First Impressions of Russia

Over the December holidays, I’ve been waxing nostalgic. It was earlier that month that we went to visit our first son, seven years ago, when he was just seven. My first impressions of Russia will always be with us.

I grew up amongst Russians, all older. These were in the days when nobody got out of the USSR, so the only Russians who were out and about were elderly. I ended up surmising that all Russians spoke in old, creaky voices, debating politics, retiring to Miami, wearing socks and sandals, and watching Lawrence Welk.

What a shock to arrive in “Moscow nights” and find so many gorgeous, six-foot-plus girls in stiletto boots, while I imagined that most women would be 5×5 babushkas in worn-down, felt valenki boots. Prepping myself for the drab, Soviet-style apartment blocks, we spent the first couple of days gape-mouthed in Moscow, where many historic buildings and churches were yellow, and peach, and blue, and green, not to mention red brick and gold-domed, a sensory overload. The sparkling New Year’s trees and neon advertisements did nothing to dispel that over-the-top impression, as snow softly fell.

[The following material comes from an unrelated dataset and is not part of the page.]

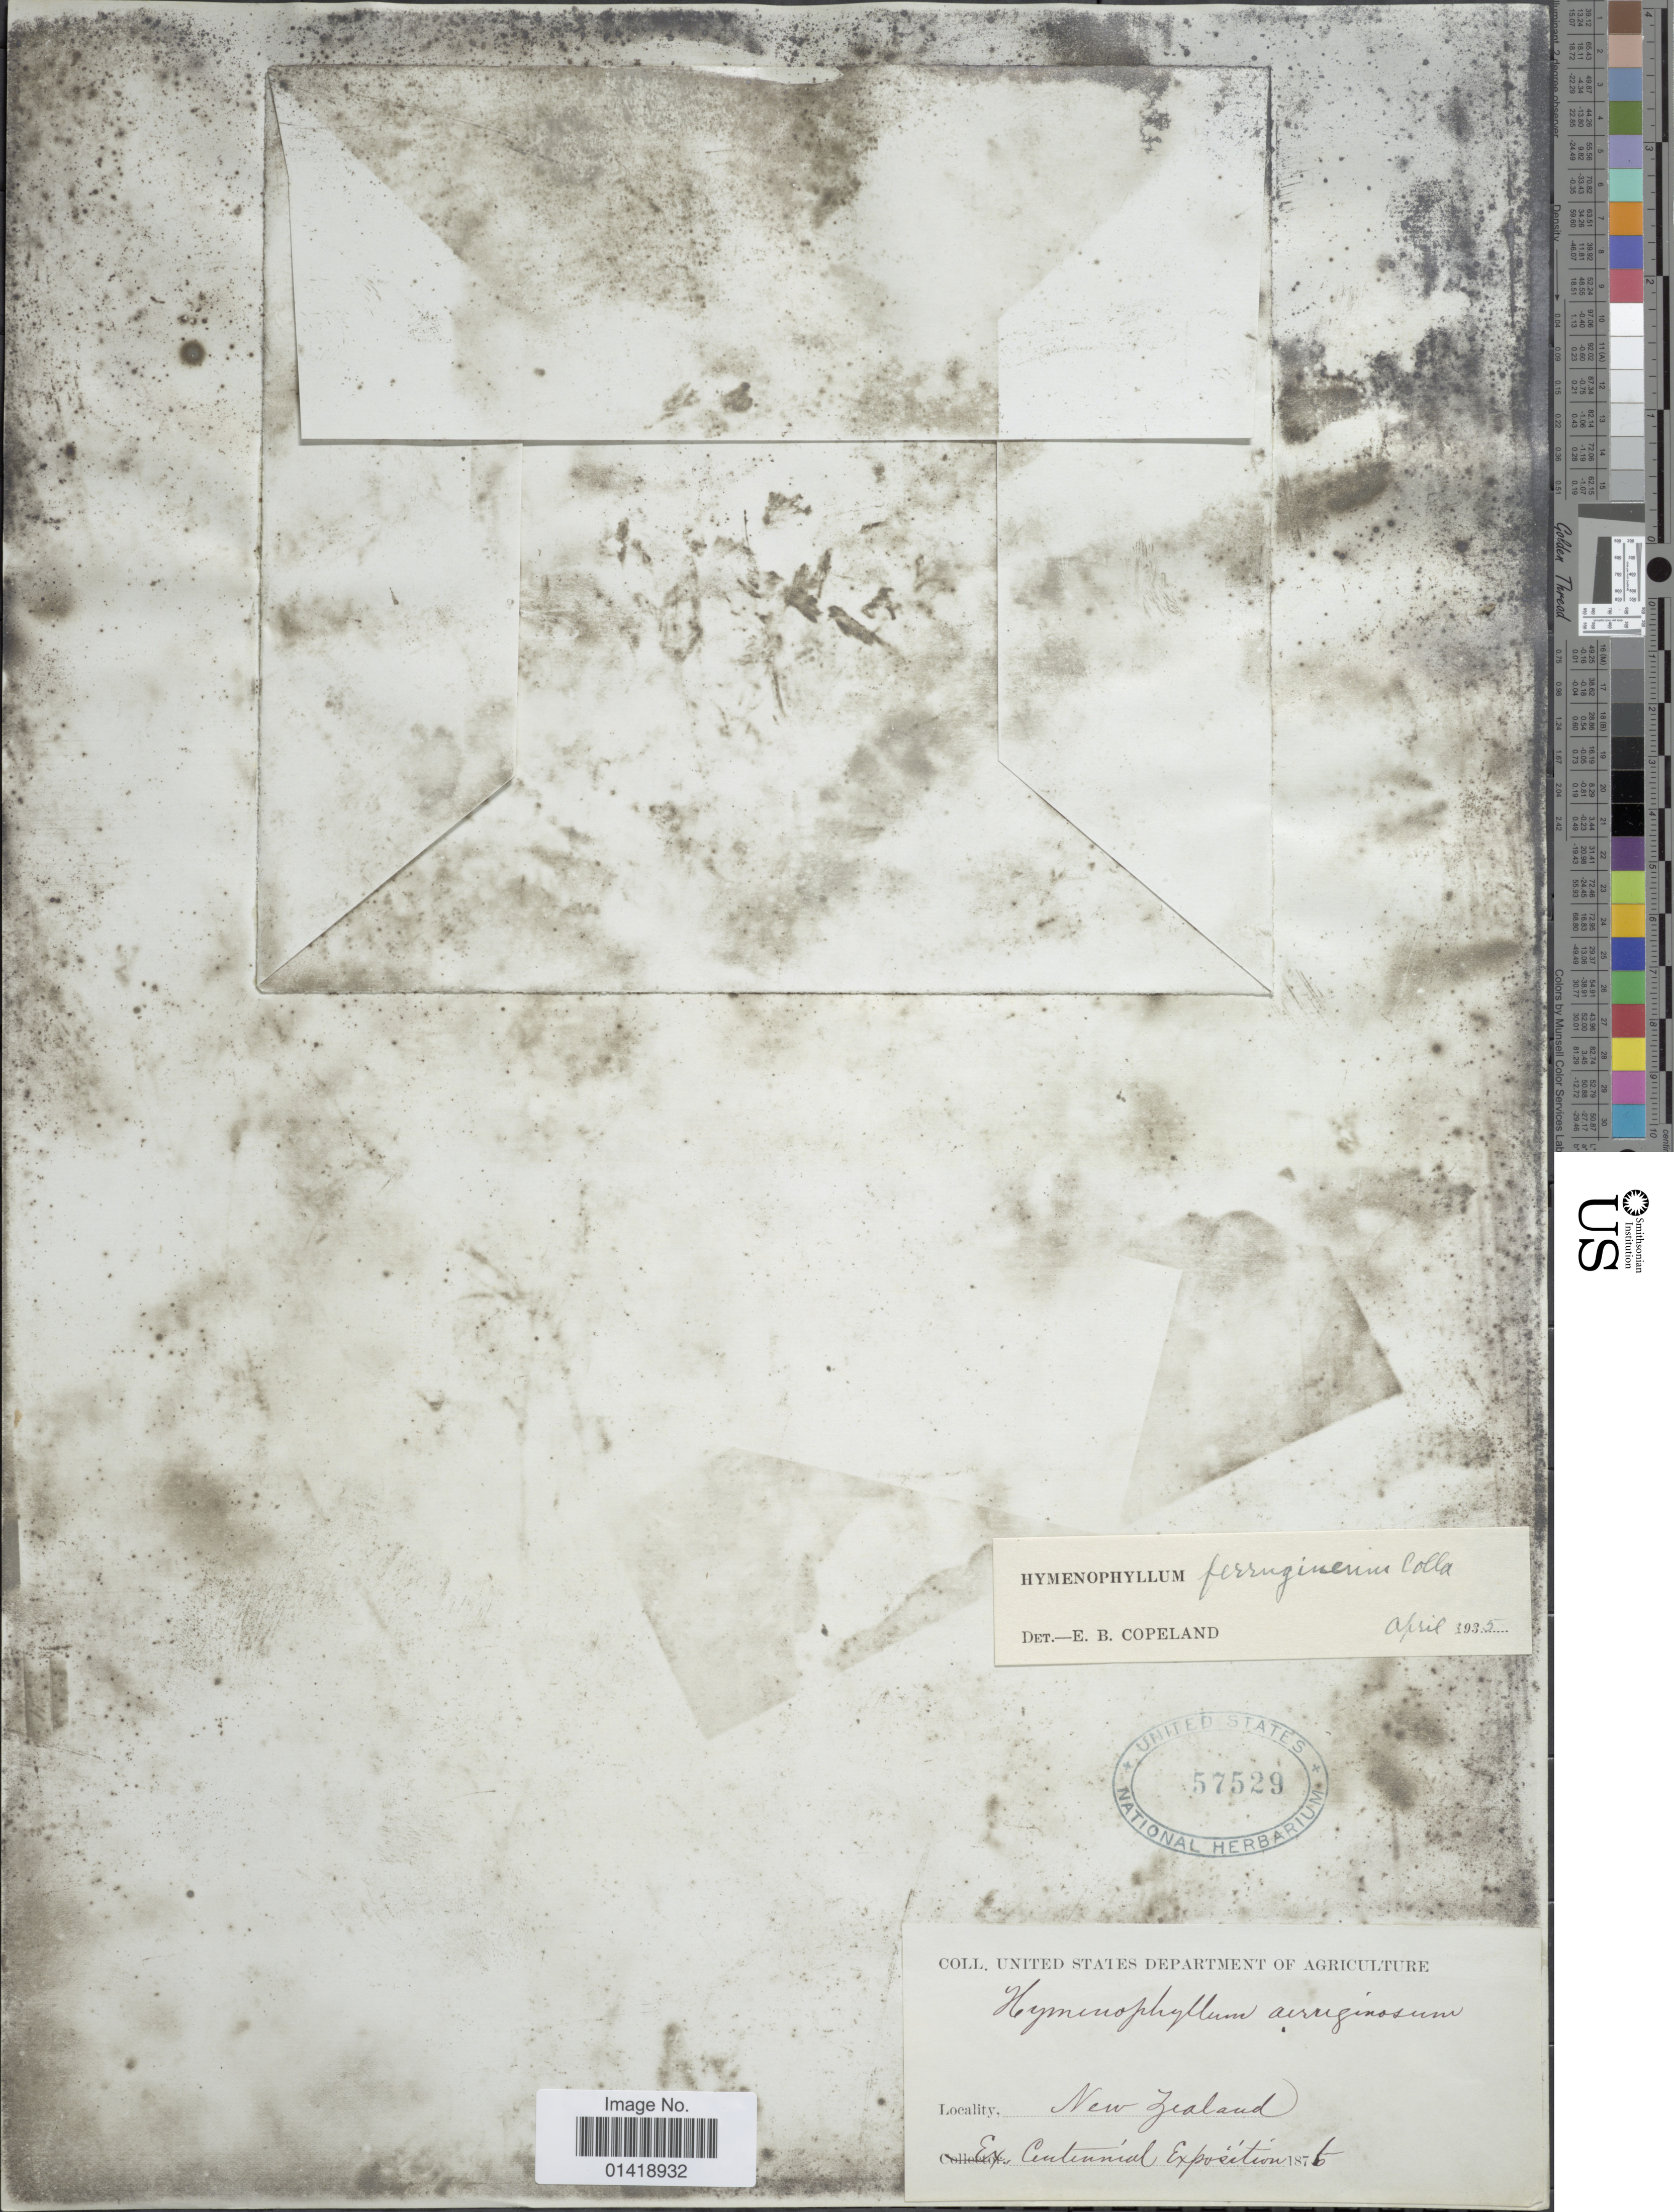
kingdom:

It was like a dream come true for us:  pelemeni and blinchiki, markets and a mission:  our first child was waiting for us! I had come home to the homeland, and it felt right. We walked and walked everywhere, crunching in the snow and reveling in the short days, and long, magical nights.

Thinking we would freeze, Benedetto and I packed long underwear, bundling up before venturing out. But really, in Moscow, the temperatures were similar to what we had back home. I wore long skirts with tights, boots, and a pair of socks, a wool sweater and wool jacket under my long, heavy, teddy-bear coat. Inside every building, I was ready to pass out in the overheated interiors, while outside, I was fine. No need for the long johns. Siberia, it was not.

Until we arrived to our region, there were few be-medalled octogenarians, nor grandmothers with gold teeth. Sure, they were there in the captial, but not so many in our high rent district. We marvelled at the normalcy of everyone on cell phones, eating in pizza joints, and nursing a cup of chai (always Lipton’s) at the corner cafe’.

The orphanage was a living, breathing place with dogs sneaking in and village children passing by. We took a one-minute video clip of us with our new son, strolling outside the metal dyetsky dom gate, making a statement for the camera, walking out into the rut-lined, muddy dirt road, geese waddling this way and that, our son smiling to himself, sandwiched between Mama and Papa, and headed for a new life that none of these locals could ever conjure up in their wildest imaginations, while our facilitator kept calling, “Come back! Come back!” as though we might hop into a waiting get-away car at any minute.

Naturally, we had to leave him behind until we could return for court, months later. It was hard, probably like any approach to parenthood, not 100% smooth sailing. I cried when the plane touched down in Moscow, we boarded the bus, and I realized it would be months without the child I already knew was ours.

Benedetto headed home and I stayed for a couple more days, traveling to the countryside and catching my breath amongst the beriozki (birch trees). I stepped into small chapels and spoke with locals and ate carrot and raisin salad. This was the terrain of my past, and of my future. The umbilical cord had never been cut and now it stretched to my new child, across the miles, across the forests, across the snows.

This Russia of my dreams was both typical and atypical, causing me to connect the dots and prepare to return. He was waiting.